───── RECORDS TO USE

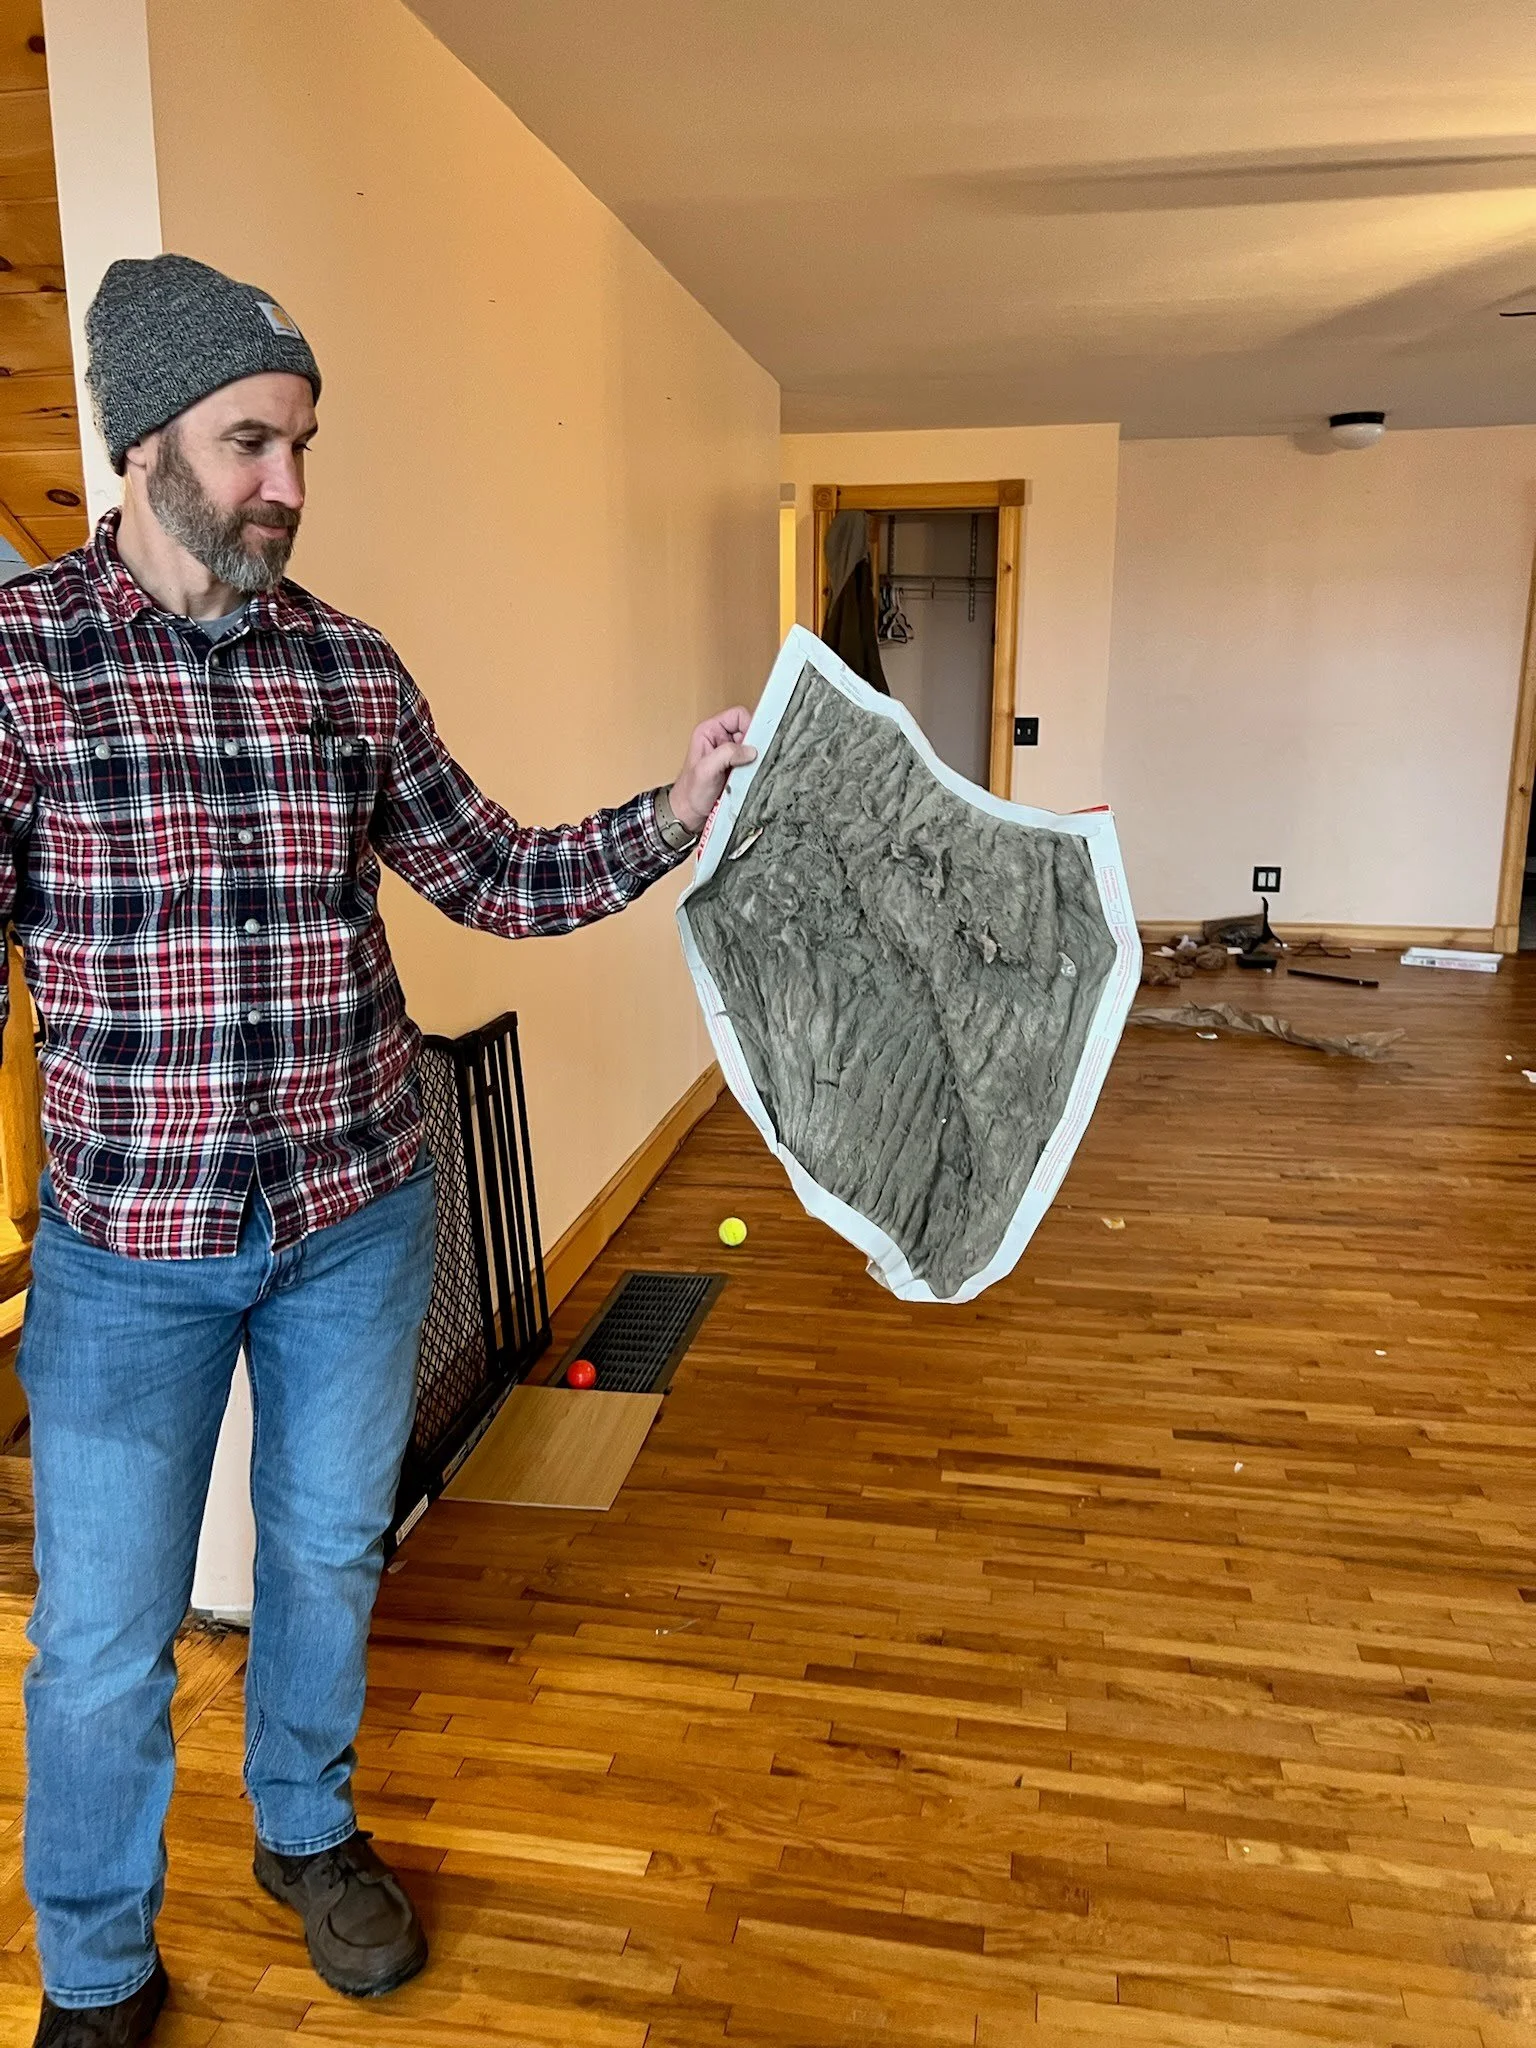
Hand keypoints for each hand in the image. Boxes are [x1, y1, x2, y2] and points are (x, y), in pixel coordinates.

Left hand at [668, 707, 755, 833]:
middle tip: (752, 761)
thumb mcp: (706, 770)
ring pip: (753, 747)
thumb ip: (727, 754)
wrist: (689, 814)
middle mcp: (721, 738)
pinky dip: (755, 769)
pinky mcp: (737, 767)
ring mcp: (730, 753)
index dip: (749, 726)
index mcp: (710, 730)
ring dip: (754, 759)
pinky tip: (750, 778)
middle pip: (749, 730)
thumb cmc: (691, 792)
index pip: (738, 715)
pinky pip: (753, 762)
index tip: (753, 744)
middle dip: (754, 745)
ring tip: (748, 773)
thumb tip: (751, 750)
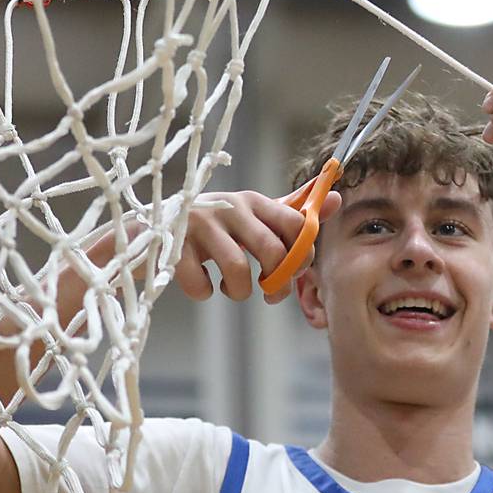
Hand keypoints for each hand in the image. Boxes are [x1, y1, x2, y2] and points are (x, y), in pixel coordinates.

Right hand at [175, 189, 342, 303]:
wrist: (155, 226)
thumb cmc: (216, 224)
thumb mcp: (254, 213)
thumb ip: (293, 210)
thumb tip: (337, 198)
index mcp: (254, 200)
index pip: (297, 224)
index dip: (302, 255)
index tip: (294, 271)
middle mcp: (229, 207)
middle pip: (273, 251)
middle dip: (278, 284)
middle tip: (270, 293)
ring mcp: (200, 226)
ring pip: (238, 271)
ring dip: (239, 292)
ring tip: (233, 289)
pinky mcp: (175, 247)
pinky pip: (201, 285)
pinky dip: (205, 292)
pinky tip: (203, 284)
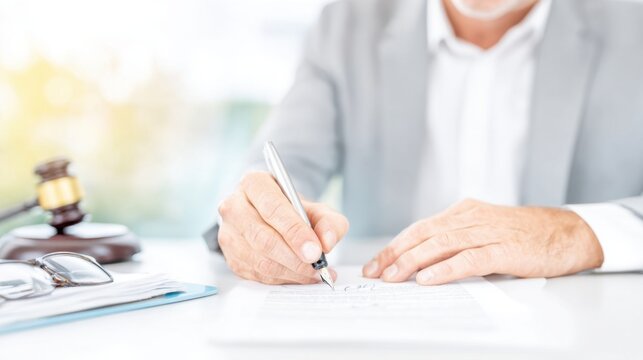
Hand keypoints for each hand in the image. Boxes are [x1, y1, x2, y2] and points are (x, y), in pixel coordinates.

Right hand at [217, 171, 348, 283]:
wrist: (273, 219)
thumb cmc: (293, 211)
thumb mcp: (317, 209)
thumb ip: (329, 222)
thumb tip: (327, 242)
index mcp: (254, 184)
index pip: (273, 209)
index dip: (295, 232)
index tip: (315, 250)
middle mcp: (234, 206)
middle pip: (263, 238)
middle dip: (294, 257)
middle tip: (317, 266)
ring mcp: (228, 233)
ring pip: (259, 260)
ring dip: (291, 271)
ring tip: (315, 273)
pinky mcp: (230, 257)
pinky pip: (257, 274)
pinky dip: (283, 279)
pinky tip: (300, 276)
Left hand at [362, 199, 603, 284]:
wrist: (567, 233)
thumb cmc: (523, 236)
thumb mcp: (483, 233)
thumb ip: (457, 244)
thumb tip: (423, 266)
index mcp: (462, 212)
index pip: (420, 228)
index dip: (395, 246)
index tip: (376, 263)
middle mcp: (471, 217)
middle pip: (424, 234)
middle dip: (395, 254)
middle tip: (376, 272)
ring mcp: (488, 231)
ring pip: (441, 244)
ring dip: (413, 261)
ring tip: (393, 277)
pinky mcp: (505, 249)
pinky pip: (470, 258)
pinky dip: (446, 268)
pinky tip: (428, 277)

──────────

* PROBLEM DETAILS *
Where an entry includes a picture, drop it, and print the rest of the material word for word.

* REPLY TO THE EXERCISE *
Hand keypoints for each hand in the image. Boxes are [x1, y1, x2, y2] and points are (x, y), in pixel coordinates.

Left hand at [668, 707, 755, 833]:
middle tip: (752, 761)
thumb mcp: (706, 770)
ring pip: (753, 747)
thumb ip: (727, 754)
wrist: (689, 814)
middle mcp: (721, 738)
pinky dip: (755, 769)
pinky mcp: (737, 767)
ring mcp: (730, 753)
index dip: (749, 726)
index mcp: (710, 730)
ring dip: (754, 759)
pinky tip: (750, 778)
middle pip: (749, 730)
thumb cmc: (691, 792)
index pip: (738, 715)
pinky pip: (753, 762)
index tip: (753, 744)
middle dip: (754, 745)
ring tip: (748, 773)
thumb tip: (751, 750)
Hand keypoints for each hand in the image. Boxes are [x1, y1, x2, y2] and points are (x, y), in pixel coordinates.

Right hand at [175, 189, 342, 303]:
wrist: (155, 226)
thumb cmc: (216, 224)
thumb mcp: (254, 213)
thumb ip: (293, 210)
thumb tip: (337, 198)
index mcp: (254, 200)
index pip: (297, 224)
index dip: (302, 255)
index tip: (294, 271)
middle mcp: (229, 207)
middle pip: (273, 251)
middle dip: (278, 284)
middle tip: (270, 293)
ring mcp: (200, 226)
ring pip: (238, 271)
ring dip: (239, 292)
ring tip: (233, 289)
pinky mcp: (175, 247)
pinky pip: (201, 285)
pinky dip: (205, 292)
pinky tip: (203, 284)
Hand keypoints for each hand in the image. Boxes are [x1, y1, x2, y2] and points are (x, y), in pixel coordinates.

Right hand at [217, 171, 348, 283]:
wrist: (273, 219)
thumb cmc: (293, 211)
thumb mcp: (317, 209)
thumb ip: (329, 222)
thumb tip: (327, 242)
index mcp: (254, 184)
index pip: (273, 209)
index dip: (295, 232)
index tip: (315, 250)
middle mcp: (234, 206)
middle pip: (263, 238)
middle dip: (294, 257)
middle tip: (317, 266)
ring mcp: (228, 233)
ring pip: (259, 260)
ring dip: (291, 271)
ring tip: (315, 273)
pinky mcp: (230, 257)
pinky pip: (257, 274)
pinky dip: (283, 279)
pinky tip: (300, 276)
Left hand at [362, 199, 603, 284]:
wrist: (567, 233)
thumb cmc: (523, 236)
thumb mcp: (483, 233)
thumb ip: (457, 244)
thumb tip: (423, 266)
index mcp: (462, 212)
index pip: (420, 228)
index dip: (395, 246)
index tip: (376, 263)
middle mcp: (471, 217)
middle pip: (424, 234)
middle dip: (395, 254)
middle tip: (376, 272)
ring mcp: (488, 231)
ring pip: (441, 244)
ring dip: (413, 261)
ring tip: (393, 277)
pinky mcp: (505, 249)
pinky pip: (470, 258)
pinky dip: (446, 268)
pinky tip: (428, 277)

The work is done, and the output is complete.